The RTX 5080 (sm_120, consumer Blackwell) lacks datacenter features that production attention kernels rely on:
| Feature | Datacenter | Consumer (this kernel) |
|---|---|---|
| MMA width | WGMMA: 128 threads, B from smem | mma.sync: 32 threads, B from registers |
| Memory loads | TMA: hardware DMA, zero thread cost | Manual uint4 loads by all threads |
| Pipeline | Warp specialization barriers | Uniform warps, explicit __syncthreads |
| Register file | TMEM (sm_100+): dedicated tensor RF | Standard register file only |
- CUDA Toolkit 12.0+ (tested with 13.1)
- CMake 3.20+
- C++17 compiler
- NVIDIA GPU with compute capability 8.0+ (Ampere, Ada, Blackwell)

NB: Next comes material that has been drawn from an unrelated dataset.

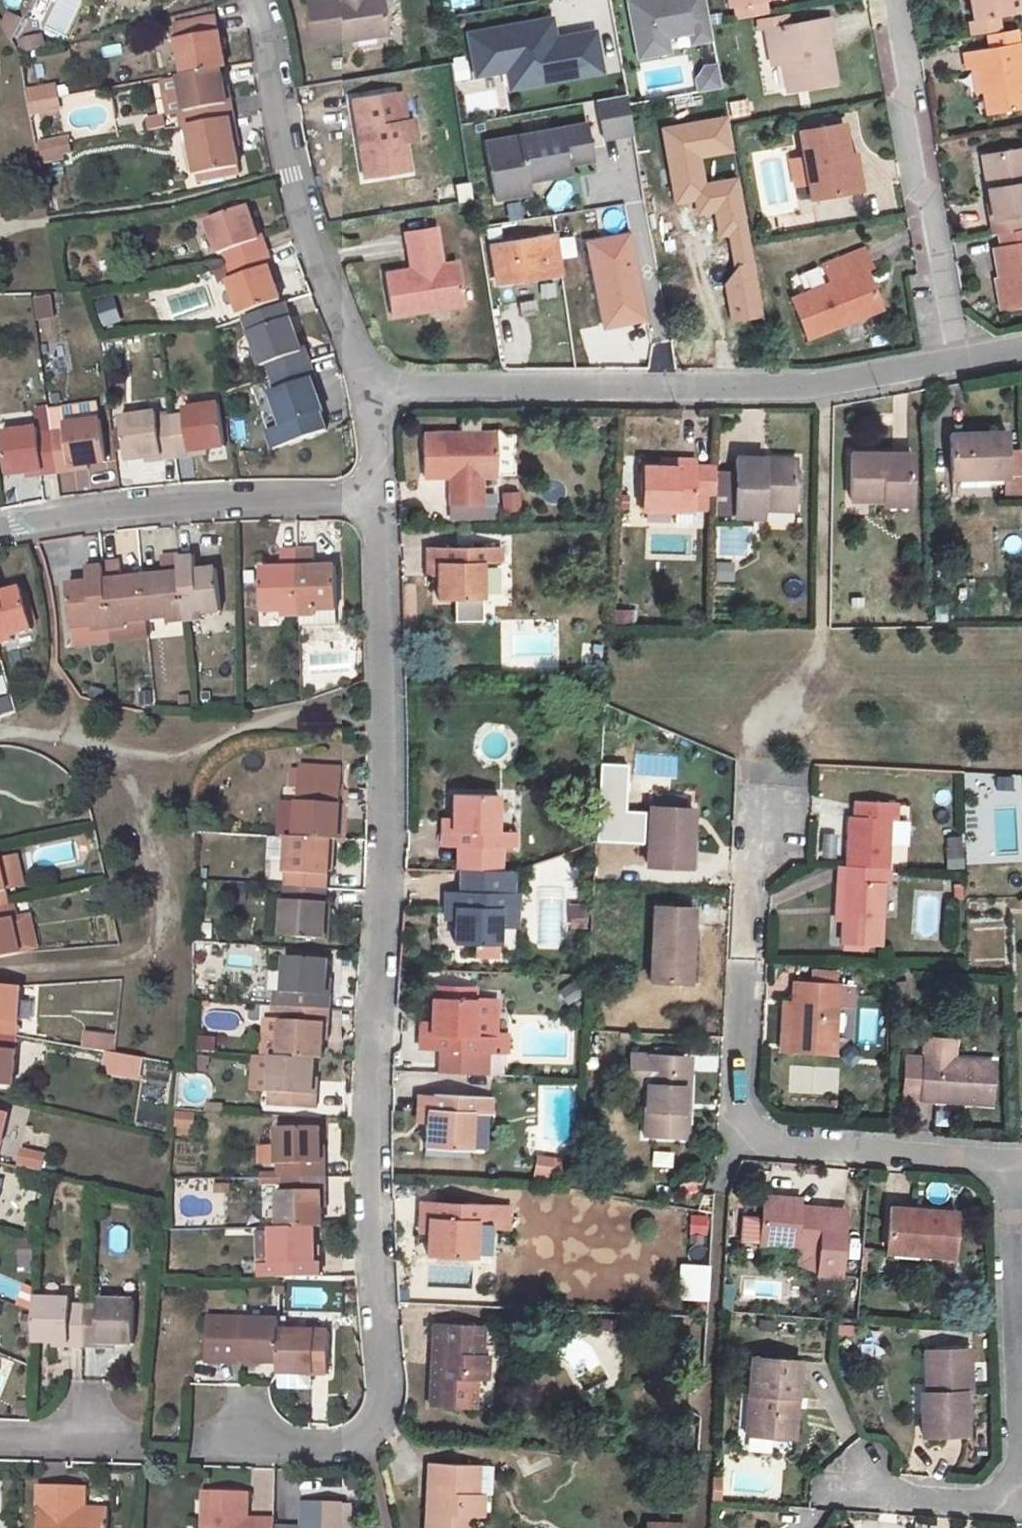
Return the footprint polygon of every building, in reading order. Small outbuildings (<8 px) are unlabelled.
[(308,2),(315,44),(386,34),(382,0),(320,0),(308,2)] [(705,0),(625,0),(637,61),(714,46),(705,0)] [(971,19),(994,15),(1008,12),(1008,11),(1021,9),(1021,0),(968,0),(971,19)] [(735,20),(763,14),(761,1),(732,6),(735,20)] [(969,34),(997,29),(994,15),(971,19),(966,20),(969,34)] [(216,17),(173,25),(182,75),(220,68),(225,67),(216,17)] [(765,32),(787,28),(785,17),(757,21),(758,33),(765,32)] [(765,32),(771,66),(782,63),(788,93),(836,84),(830,52),(821,54),(819,39),(828,37),(831,37),(827,19),(787,28),(765,32)] [(405,22),(390,24),(392,45),(408,44),(405,22)] [(988,49),(1017,44),(1014,31),(986,36),(988,49)] [(830,52),(828,37),(819,39),(821,54),(830,52)] [(994,113),(1021,108),(1021,43),(1017,44),(988,49),(963,54),(966,71),(970,71),(973,85),(988,82),(994,113)] [(502,52),(507,119),(584,113),(578,46),(502,52)] [(450,60),(456,81),(470,77),(464,56),(450,60)] [(695,65),(697,92),(720,90),(718,63),(695,65)] [(220,68),(182,75),(158,80),(164,114),(173,112),(176,127),(186,125),(228,117),(234,116),(231,102),(226,102),(220,68)] [(994,113),(988,82),(973,85),(975,96),(983,94),(986,115),(994,113)] [(28,114),(59,111),(57,83),(26,86),(28,114)] [(395,91),(351,98),(353,113),(357,112),(363,146),(358,147),(363,178),(408,171),(403,142),(415,140),(411,118),(400,119),(395,91)] [(598,101),(603,139),(632,135),(627,97),(598,101)] [(727,103),(730,118),(749,116),(747,100),(727,103)] [(237,165),(228,117),(186,125),(195,174),(237,165)] [(586,151),(584,117),(551,119),(553,153),(586,151)] [(161,130),(159,123),(142,126),(143,133),(161,130)] [(808,186),(811,201),(850,194),(844,159),(849,158),(843,126),(799,134),(804,161),(808,186)] [(70,147),(68,140),(39,145),(40,153),(70,147)] [(40,153),(41,160),(71,155),(70,147),(40,153)] [(992,222),(1019,217),(1021,217),(1021,149),(980,157),(992,222)] [(844,159),(850,194),(861,192),(854,157),(849,158),(844,159)] [(791,163),(796,189),(808,186),(804,161),(791,163)] [(691,168),(664,172),(668,198),(695,193),(691,168)] [(718,204),(741,200),(737,180),(715,184),(718,204)] [(223,250),(228,264),(268,250),(264,236),(258,237),(246,205),(206,218),(217,252),(223,250)] [(992,236),(1021,231),(1019,217),(992,222),(989,222),(992,236)] [(404,231),(407,257),(438,252),(433,226),(404,231)] [(1003,310),(1021,306),(1021,231),(998,236),(1000,248),(992,250),(1003,310)] [(561,275),(555,236),(490,246),(496,285),(561,275)] [(280,299),(268,267),(274,265),(268,250),(228,264),(233,279),(227,281),(239,315),(280,299)] [(832,285),(794,300),(809,339),(843,326),(840,320),(880,304),(868,272),(874,270),(866,251),(825,267),(832,285)] [(438,252),(407,257),(409,270),(440,264),(438,252)] [(382,274),(390,315),(461,304),(454,262),(440,264),(409,270),(382,274)] [(115,298),(96,301),(101,326),(119,323),(115,298)] [(843,326),(883,310),(880,304),(840,320),(843,326)] [(265,364),(270,377),(312,363),(306,348),(301,350),(289,318),(248,332),(260,365),(265,364)] [(312,363),(270,377),(275,391),(270,393),(281,425),(267,431),(272,448),(325,430),(318,413),(322,411),(310,379),(317,376),(312,363)] [(265,389),(254,393),(266,426),(277,422),(265,389)] [(170,415),(176,458),(190,455),(190,451),(225,446),(219,403),(184,409),(185,413),(170,415)] [(154,412),(119,417),(125,459),(160,455),(161,460),(176,458),(170,415),(155,417),(154,412)] [(66,428),(51,431),(57,474),(71,471),(70,466),(107,461),(99,418),(65,424),(66,428)] [(51,431),(36,433),(35,428),(1,432),(6,475),(41,470),(42,476),(57,474),(51,431)] [(1005,450),(1004,432),(949,434),(950,477),(1003,474),(1006,474),(1005,450)] [(449,476),(479,476),(494,476),(494,433),(422,433),(422,476),(449,476)] [(1006,474),(1003,474),(1004,493),(1021,493),(1021,449),(1005,450),(1006,474)] [(850,453),(850,499),(909,499),(910,453),(850,453)] [(734,457),(732,516),(761,517),(762,502),(793,504),(794,459),(734,457)] [(639,508),(671,511),(671,524),(689,525),(689,512),(704,511),(704,494),(713,495),(714,466),(693,466),(693,461),(677,460),(676,465),(639,464),(639,508)] [(90,490),(118,486),(115,463),(87,466),(90,490)] [(449,476),(449,487),(479,487),(479,476),(449,476)] [(479,487),(449,487),(450,521),(479,520),(479,504),(492,504),(493,494),(479,494),(479,487)] [(502,511),(518,510),(517,493),(500,494),(502,511)] [(479,504),(479,520),(492,520),(492,504),(479,504)] [(794,525),(795,515),(767,514),(766,525),(794,525)] [(718,555),(745,555),(745,528),(718,528),(718,555)] [(499,545),(441,546),(441,561),(436,561),(436,599),(481,598),(481,561),(499,561),(499,545)] [(425,546),(425,574),(436,574),(436,561),(441,561),(441,546),(425,546)] [(297,549),(298,615),(315,614),(315,608),(336,608),(335,567),(314,566),(314,548),(297,549)] [(280,567),(260,568),(261,611),(281,610),(282,615),(298,615),(297,549),(279,549),(280,567)] [(177,555),(184,620),(200,618),(200,613),(220,612),(215,569),(195,570),(193,554),(177,555)] [(166,616),(167,622),(184,620),(177,555),(160,556),(162,574),(141,575),(146,619),(166,616)] [(144,619),(146,619),(141,575),(120,578),(119,561),(102,563),(109,627),(112,627),(125,625),(125,621),(144,619)] [(86,581),(67,582),(70,627),(92,624),(92,629),(109,627),(102,563),(84,564),(86,581)] [(715,563),(715,582),(732,582),(733,564),(715,563)] [(488,566),(488,601),(507,601),(507,583),(494,583),(494,566),(488,566)] [(11,634),(32,628),(21,586),(0,591),(0,590),(0,643),(13,640),(11,634)] [(113,641),(147,638),(144,619),(125,621),(125,625),(112,627),(113,641)] [(9,693),(3,674),(0,675),(0,695),(9,693)] [(337,838),(341,767),(298,765),(293,835),(329,837),(337,838)] [(452,793),(452,818),(452,831),(457,832),(457,846),(499,846),(514,846),(514,831),(497,830),(497,794),(452,793)] [(848,816),(845,866),(877,867),(888,868),(890,821),(895,821),(896,805),(855,802),(854,816),(848,816)] [(648,806),(645,865),(688,867),(691,809),(648,806)] [(452,831),(452,818),(441,818),(441,845),(457,846),(457,832),(452,831)] [(329,837),(293,835),(286,835),(283,885),(326,888),(329,837)] [(945,839),(947,870),(962,869),(960,838),(945,839)] [(457,846),(457,864),(499,865),(499,846),(457,846)] [(845,866),(837,866),(835,920),(843,921),(845,866)] [(843,921),(842,943),(845,943),(865,944),(876,945),(879,945),(881,883),(876,883),(877,867),(845,866),(843,921)] [(887,883),(888,868),(877,867),(876,883),(881,883),(887,883)] [(453,906),(453,919),(453,944),(478,944),(478,957),(498,957),(498,928),(499,907),(516,908),(516,892),(509,892),(509,869),(459,868),(460,891),(460,905),(453,906)] [(326,888),(283,885),(280,934),(323,937),(326,888)] [(453,906),(460,905),(460,891),(443,890),(442,919),(453,919),(453,906)] [(0,906),(0,957),(19,953),(8,904),(0,906)] [(689,983),(692,906),(652,904),(649,981),(689,983)] [(588,905),(575,905),(574,927),(587,928),(588,905)] [(498,928),(515,928),(516,908),(499,907),(498,928)] [(225,951),(223,969),(254,972),(256,954),(225,951)] [(285,1006),(329,1008),(329,993),(324,993),(326,960),(283,956),(281,990),(286,990),(285,1006)] [(833,1052),(835,1006),(849,1007),(850,986),(836,986),(795,983),(793,983),(792,1005),(790,1050),(833,1052)] [(15,1036),(19,986),(0,985),(0,1035),(15,1036)] [(473,988),(426,987),(426,996),(430,996),(473,998),(473,988)] [(428,1021),(428,1033),(434,1034),(433,1049),(491,1051),(491,1047),(498,1047),(498,1052),(506,1053),(507,1034),(491,1034),(492,1019),(474,1018),(475,998),(473,998),(430,996),(428,1021)] [(492,1019),(493,998),(475,998),(474,1018),(492,1019)] [(790,1050),(792,1005),(781,1004),(779,1049),(790,1050)] [(329,1008),(285,1006),(284,1020),(280,1020),(277,1055),(313,1058),(321,1058),(322,1022),(328,1023),(329,1008)] [(434,1034),(428,1033),(428,1021),(419,1020),(417,1048),(433,1049),(434,1034)] [(83,1030),(81,1047),(112,1051),(114,1034),(83,1030)] [(12,1085),(15,1036),(0,1035),(0,1084),(12,1085)] [(923,1056),(920,1094),(967,1097),(966,1102),(990,1103),(993,1062),(954,1059),(955,1040),(925,1037),(923,1056)] [(139,1080),(143,1056),(104,1050),(100,1074),(139,1080)] [(682,1109),(683,1088),(685,1055),(630,1052),(628,1085),(645,1086),(643,1136),(685,1138),(686,1109),(682,1109)] [(313,1058),(277,1055),(270,1055),(268,1089),(272,1090),(271,1105),(315,1109),(315,1094),(311,1093),(313,1058)] [(907,1055),(903,1098),(920,1100),(920,1094),(923,1056),(907,1055)] [(426,1121),(426,1108),(432,1108),(432,1094),(417,1093),(416,1120),(426,1121)] [(469,1150),(471,1112),(489,1113),(490,1097),(432,1094),(432,1108),(426,1108),(426,1121),(424,1146),(469,1150)] [(191,1135),(193,1112),(176,1110),(174,1133),(191,1135)] [(318,1126),(275,1126),(276,1161),(281,1162),(281,1176),(324,1176),(324,1161),(319,1161),(318,1126)] [(258,1164),(272,1163),(270,1144),(257,1145),(258,1164)] [(15,1162),(39,1167),(42,1153),(18,1149),(15,1162)] [(651,1167),(672,1169),(674,1153),(652,1151),(651,1167)] [(533,1181),(558,1182),(559,1157),(534,1156),(533,1181)] [(313,1226),(321,1226),(320,1191),(325,1191),(324,1176),(281,1176),(282,1192),(276,1192),(277,1227),(313,1226)] [(763,1196),(759,1243),(820,1248),(818,1273),(840,1274),(845,1210),(798,1206),(799,1198),(763,1196)] [(419,1201),(417,1229),(428,1230),(428,1217),(435,1217),(435,1202),(419,1201)] [(428,1217),(428,1230),(427,1255),(471,1257),(474,1219),(492,1221),(492,1205),(435,1202),(435,1217),(428,1217)] [(890,1245),(889,1256),(915,1259),(916,1253),(952,1254),(955,1211),(889,1207),(885,1245),(890,1245)] [(688,1214),(688,1234),(708,1234),(708,1214),(688,1214)] [(313,1226),(277,1227),(269,1227),(270,1231),(256,1231),(256,1264),(276,1263),(276,1277),(320,1276),(319,1261),(314,1261),(313,1226)] [(19,1266),(30,1267),(31,1249),(19,1249),(19,1266)] [(256,1264),(257,1277),(276,1277),(276,1263),(256,1264)] [(30,1281),(30,1267),(19,1266),(18,1281),(30,1281)] [(21,1282),(0,1273),(0,1295),(13,1301),(21,1282)] [(69,1303),(69,1298),(34,1298),(33,1342),(67,1342),(67,1347),(83,1348),(84,1304),(69,1303)] [(99,1299),(99,1304),(84,1304),(83,1348),(97,1349),(97,1343),(133,1343),(133,1300),(99,1299)] [(192,1359),(227,1361),(278,1363),(278,1329),(278,1320),(196,1317),(192,1359)] [(477,1354),(478,1325),(432,1323),(431,1339),(435,1340),(434,1373),(429,1373),(428,1405),(474,1407),(475,1377),(487,1379),(488,1355),(477,1354)] [(277,1372),(326,1373),(328,1331),(278,1329),(278,1363),(277,1372)] [(925,1392),(920,1392),(921,1436),(965,1434),(964,1393),(969,1393),(968,1348),(932,1349),(934,1391),(925,1392)] [(932,1349),(924,1349),(925,1392),(934,1391),(932,1349)] [(756,1394),(753,1434),(792,1437),(798,1361),(752,1357),(748,1393),(756,1394)] [(277,1373),(277,1385),(309,1385),(309,1374),(277,1373)] [(756,1394),(748,1393),(745,1433),(753,1434),(756,1394)] [(424,1527),(469,1527),(469,1516),(481,1516),(483,1493),(471,1493),(473,1463),(427,1461),(427,1478),(431,1479),(430,1511),(424,1511),(424,1527)] [(84,1507),(74,1507),(75,1487),(37,1486),(36,1527),(108,1527),(108,1508),(84,1507)] [(85,1487),(75,1487),(74,1507),(84,1507),(85,1487)] [(245,1518),(246,1491),(204,1491),(203,1527),(245,1527),(245,1518)] [(302,1527),(344,1527),(345,1502),(303,1500),(302,1527)] [(258,1518),(245,1518),(245,1527),(257,1527),(258,1518)] [(274,1527),(274,1518),(258,1518),(257,1527),(274,1527)] [(645,1527),(682,1527),(682,1522),(645,1520),(645,1527)]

git clone https://github.com/yourusername/flash-attention-cuda.git
cd flash-attention-cuda
mkdir build && cd build
cmake .. -DCMAKE_BUILD_TYPE=Release
cmake --build . --target flash_demoFor fastest builds targeting only your GPU:
set(CMAKE_CUDA_ARCHITECTURES "120") # RTX 5080./flash_demo # run kernel + dump data
python ../scripts/visualize.py . # generate figuresOutput:
============================================================
Flash Attention Demo
GPU: NVIDIA GeForce RTX 5080 (84 SMs, CC 12.0)
Peak FP16: 234.8 TFLOPS
============================================================
[1] Generating structured Q, K, V (B=1, H=4, S=256, D=64)

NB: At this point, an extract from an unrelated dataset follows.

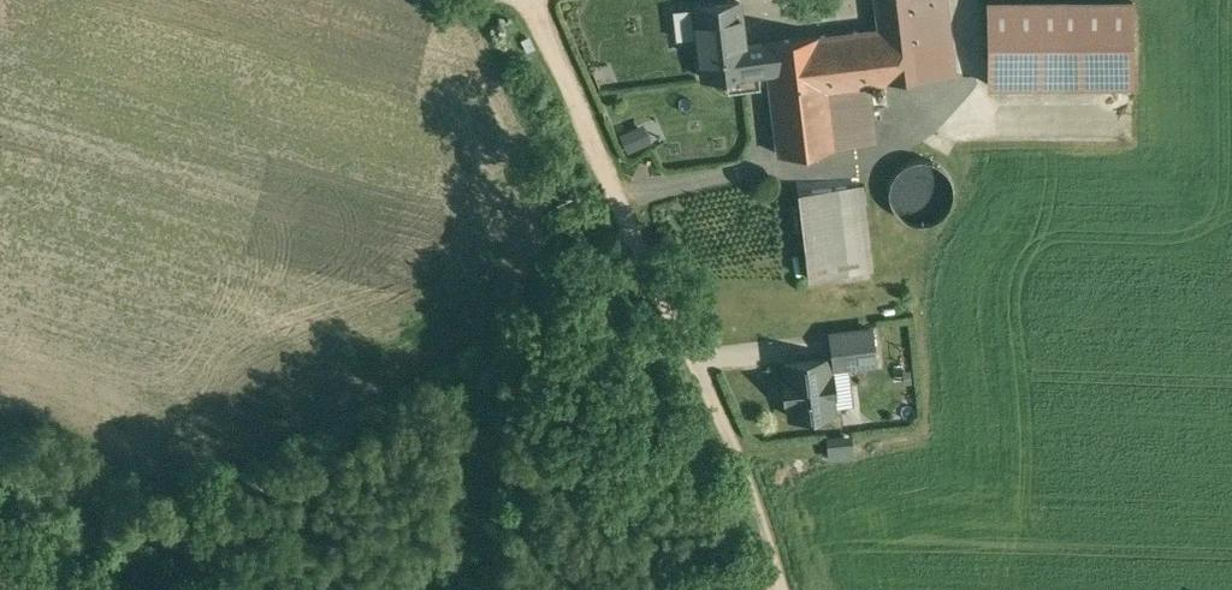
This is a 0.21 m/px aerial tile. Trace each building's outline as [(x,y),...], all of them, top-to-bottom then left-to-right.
[(766,42),(769,67),(779,154),(875,142),(868,83),(886,81),(886,80),(954,72),(945,0),(876,0),(880,28),(766,42)] [(992,83),(1142,81),(1142,0),(992,0),(992,83)] [(739,2),(695,7),(703,76),(747,71),(747,70),(769,67),(766,42),(744,44),(739,2)] [(633,149),(657,141),(651,122),(626,131),(633,149)] [(956,202),(959,189),(956,176),(948,165),(937,158),(924,156),(912,159),(901,167),(894,178),(892,190),(894,203),(902,214),(913,221),(926,223),(939,220),(949,213),(956,202)] [(860,184),(836,187),(846,273),(871,270),(860,184)] [(836,187),(798,192),(808,278),(846,273),(836,187)] [(872,355),(870,329),(831,333),(834,359),(872,355)] [(781,364),(787,416),(833,410),(827,359),(781,364)]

[3] Running GPU flash attention kernel...
Average: 0.0122 ms
TFLOPS: 5.51
[4] Correctness check...
Max absolute error: 0.007680
Normalized RMSE: 0.023781
Bad elements: 0 / 65536
Result: PASS ✓
[5] Writing visualization data...
The demo generates binary dumps that visualize.py turns into publication-quality plots.

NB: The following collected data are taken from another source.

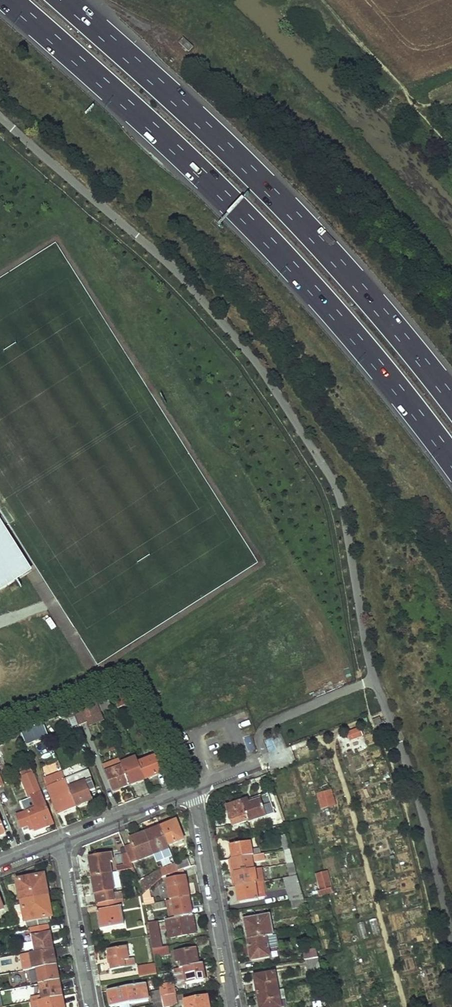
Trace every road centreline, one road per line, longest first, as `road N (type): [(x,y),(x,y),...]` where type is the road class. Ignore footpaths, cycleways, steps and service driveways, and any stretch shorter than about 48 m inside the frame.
road 1 (motorway): [(7,0),(257,230),(451,463)]
road 2 (motorway): [(451,402),(267,189),(63,0)]
road 3 (residential): [(193,788),(233,1006)]
road 4 (residential): [(60,841),(91,1006)]
road 5 (residential): [(60,841),(193,788)]

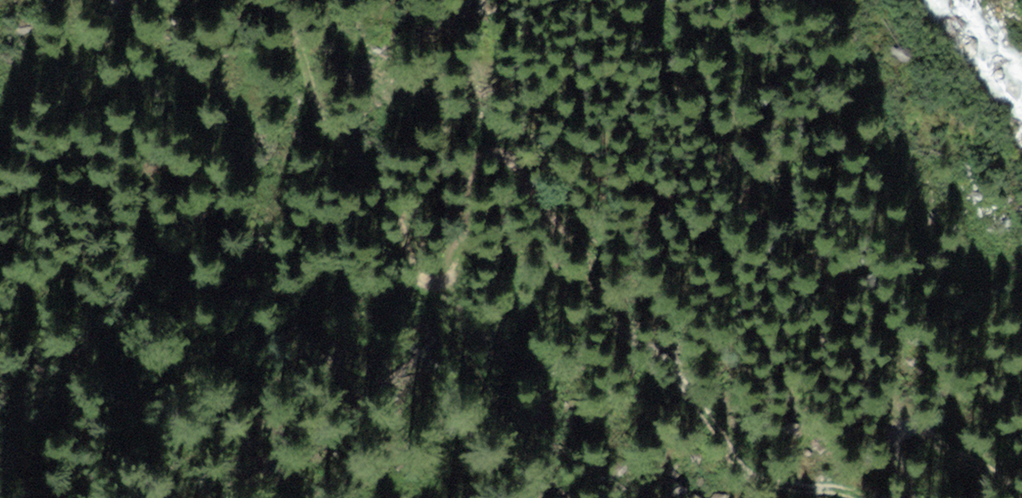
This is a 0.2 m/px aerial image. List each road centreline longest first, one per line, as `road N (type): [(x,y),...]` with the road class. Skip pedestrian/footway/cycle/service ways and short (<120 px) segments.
road 1 (track): [(858,497),(830,473),(739,458),(502,142),(464,148),(451,173),(456,206),(435,278)]
road 2 (track): [(242,0),(310,75),(570,497)]
road 3 (track): [(1010,497),(966,447),(910,419),(889,434),(903,497)]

Four synthetic heads demonstrate the kernel handles diverse attention patterns correctly:
- Local: Diagonal band — nearby tokens attend to each other
- Strided: Periodic stripes — tokens at matching phase positions attend
- Global+Anchor: Bright left column — every query attends to early tokens
- Block: Staircase — strong intra-block attention with sharp boundaries
Median absolute error: 0.00025 (FP16 precision). Error is highest at early sequence positions where softmax has fewer tokens to average over, then drops to near-zero. No systematic patterns — pure FP16 quantization noise.
flash-attention-cuda/
├── CMakeLists.txt
├── include/
│ └── flash_attention.h # FlashAttentionParams struct + launch declaration
├── kernels/
│ └── flash_attention.cu # v9 kernel — the main event
├── src/
│ └── demo.cu # standalone demo + correctness check
├── scripts/
│ └── visualize.py # generates all figures from binary dumps
├── figures/ # pre-generated for README
│ ├── attention_heatmap.png
│ ├── performance.png
│ ├── error_analysis.png
│ └── head_comparison.png
└── docs/
└── flash_attention_story.html # interactive deep-dive with animations
| Parameter | Value |
|---|---|
| BLOCK_M | 64 |
| BLOCK_N | 64 |
| D_HEAD | 64 |
| NUM_WARPS | 8 (4 warp pairs) |
| Shared memory | ~38 KB |
| MMA instruction | mma.sync.aligned.m16n8k16.row.col.f32.f16.f16.f32 |
| Precision | FP16 compute, FP32 accumulation |
smem_q: 64 × 72 × 2B = 9.0 KB Q tile
smem_k: 64 × 72 × 2B = 9.0 KB K tile
smem_v: 64 × 72 × 2B = 9.0 KB V tile
smem_p: 64 × 72 × 2B = 9.0 KB P = softmax(S)
smem_partial_max: 2 × 64 × 4B = 0.5 KB cross-warp max exchange
smem_partial_sum: 2 × 64 × 4B = 0.5 KB cross-warp sum exchange
--------
Total: ~37 KB
Verified against a CPU reference implementation (naive O(S²) attention with FP32 arithmetic):
| Sequence Length | Max Error | NRMSE | Bad Elements |
|---|---|---|---|
| 64 | 0.0077 | 2.37% | 0 |
| 128 | 0.0077 | 2.38% | 0 |
| 256 | 0.0077 | 2.38% | 0 |
| 2048 | — | — | 0 |
All errors are within FP16 precision bounds. The v9 direct rescaling fix ensures no accuracy drift on longer sequences.
Open docs/flash_attention_story.html in a browser for a scroll-animated walkthrough of the full optimization journey with architecture diagrams, profiler data, and code comparisons.
MIT
Built for the RTX 5080 — proving that consumer GPUs can run serious attention kernels when you're willing to write the PTX yourself.